Семен Давидович чуть кашлянул. Олег Кошевой не был героем-пионером.
Председатель не заметила.
– Да, это предательство! Западная музыка, папиросы – и вот результат. Избит ребенок. Кем избит? Пи-о-не-ра-ми! Которые торжественно приносили клятву…
Стас сжал резинку зубами, Костя смотрел в окно. Избили ребенка. Надо же, бедный Гамид! Сиротка. Его, пожалуй, изобьешь…
Гамид жил в новом доме на проспекте. Он появился в их районе год назад, приехав с матерью в Питер то ли из Дагестана, то ли из Чечено-Ингушетии. Его отца зарезали в какой-то потасовке, и богатый родственник, живший в Питере, купил им с матерью кооперативную квартиру, куда семья Гудаевых и перебралась.

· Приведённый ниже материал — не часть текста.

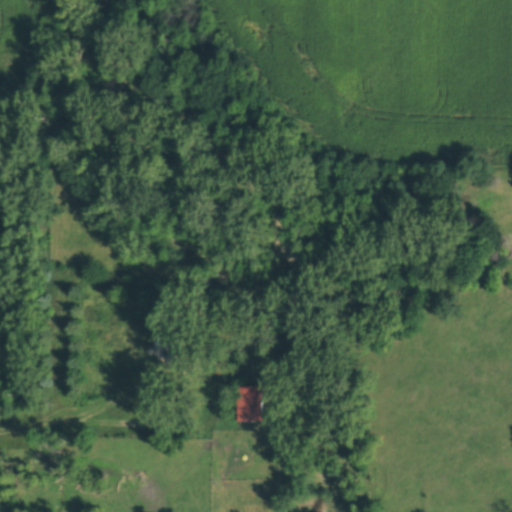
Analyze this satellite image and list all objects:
building: (144, 343)
road: (106, 400)
building: (248, 404)
road: (33, 423)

Гамид первое время не высовывался, постоянно сидел дома и ни с кем не дружил. Но вскорости осмелел, сколотил команду из «трудных» и стал завоевывать авторитет, отнимая деньги у школьников да обирая пьяниц. От Гамида местные пацаны узнали, что такое «план». Удивляли его рассказы об исторической родине, где якобы чечены с ингушами вовсе не живут дружной семьей советских народов, а при первом удобном случае готовы резать друг другу глотки. Он рассказывал, что крестьяне пашут землю на танках, украденных или купленных у Советской Армии, а молодежь ходит на танцы с «лимонками» в карманах. Над этими байками все смеялись, потому что по телику ни разу не показали чечена или ингуша, боронящего поле на танке. Ерунда полная.